Sanatella may have been slightly cowed by that attack, but he didn't show it, and he bounced right back. "You'll have it, Grant! Bill, can I get with you and your people starting right after this meeting? And, Bob, will you have some of your people available in a few days ... say, by Friday?"

"We'll talk to you any time, Phil," Osbourne told him. "We're right here, and you know how to find us."

"Give me a call," Destry told Sanatella.

"Very well!" Halden looked around the table. "Do we have our ducks set up on this? Bill?"

"Plan and cost estimate for a dramatic public operation to you by Friday!" We had most of it already!

"Dr. Mayan? Professor Korsinski?"

"We will be in touch with Bill regarding suitable forums and publications, but we will want to coordinate thoroughly with Bill regarding the timing. It is most important!" Korsinski pointed out.

"Phil?"

"Yes, sir!

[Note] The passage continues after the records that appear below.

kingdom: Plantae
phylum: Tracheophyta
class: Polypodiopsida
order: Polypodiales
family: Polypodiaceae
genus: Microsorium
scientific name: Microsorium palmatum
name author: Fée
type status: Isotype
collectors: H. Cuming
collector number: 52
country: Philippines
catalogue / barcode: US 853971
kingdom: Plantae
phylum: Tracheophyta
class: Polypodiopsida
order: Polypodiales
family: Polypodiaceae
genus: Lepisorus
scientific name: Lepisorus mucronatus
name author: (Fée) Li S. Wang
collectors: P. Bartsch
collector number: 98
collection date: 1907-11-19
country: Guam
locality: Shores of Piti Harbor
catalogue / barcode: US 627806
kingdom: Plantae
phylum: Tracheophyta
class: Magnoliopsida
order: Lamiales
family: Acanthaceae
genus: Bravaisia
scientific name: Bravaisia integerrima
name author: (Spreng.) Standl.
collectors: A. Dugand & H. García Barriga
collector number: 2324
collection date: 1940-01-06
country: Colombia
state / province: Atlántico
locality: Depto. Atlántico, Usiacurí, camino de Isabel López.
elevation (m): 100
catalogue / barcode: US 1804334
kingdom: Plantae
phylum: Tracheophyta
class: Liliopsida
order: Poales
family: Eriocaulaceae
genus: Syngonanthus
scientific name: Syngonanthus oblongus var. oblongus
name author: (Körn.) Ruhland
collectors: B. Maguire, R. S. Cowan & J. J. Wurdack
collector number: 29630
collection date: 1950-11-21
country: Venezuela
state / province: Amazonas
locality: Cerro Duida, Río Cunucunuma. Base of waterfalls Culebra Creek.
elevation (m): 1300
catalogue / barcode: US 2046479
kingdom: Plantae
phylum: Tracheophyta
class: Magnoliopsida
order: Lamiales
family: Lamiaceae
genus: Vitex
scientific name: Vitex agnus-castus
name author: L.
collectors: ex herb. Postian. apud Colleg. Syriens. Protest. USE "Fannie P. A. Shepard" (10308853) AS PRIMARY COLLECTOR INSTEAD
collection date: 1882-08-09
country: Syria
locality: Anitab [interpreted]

Preliminary marketing plan to you by a week from Friday. In-depth marketing studies before the next Board meeting!"

"Good. Hay, I want you to monitor the patent aspect of this thing with John Whiteside."

"I think I should also evaluate some options in case we happen to be stymied by DOD. I know that game fairly well."

The president of NEMECO looked around the conference room, "I want to thank you, Bill, and the rest of you here at Corporate Research. You have done an outstanding job on what I consider to be one of the most significant pieces of pure industrial research of our time. I have always had faith that Hay Newcomb and Bill Osbourne would produce, given the people and the facilities to do so. The results have far exceeded my most sanguine expectations. And, Dr. Mayan and Professor Korsinski, I'm encouraged to know that there are two academicians who are real scientists." He paused and looked around. "You all have my full support and that of NEMECO. But I cannot emphasize the extreme importance of moving rapidly with the tightest possible security. Bill, you always were a space cadet. Now you've got your chance!"

"Not me," Osbourne said. "Mike Call ... star gazer and airplane driver. This is exactly what I brought him aboard to do! Fortunately, he has turned out to be more than I bargained for!"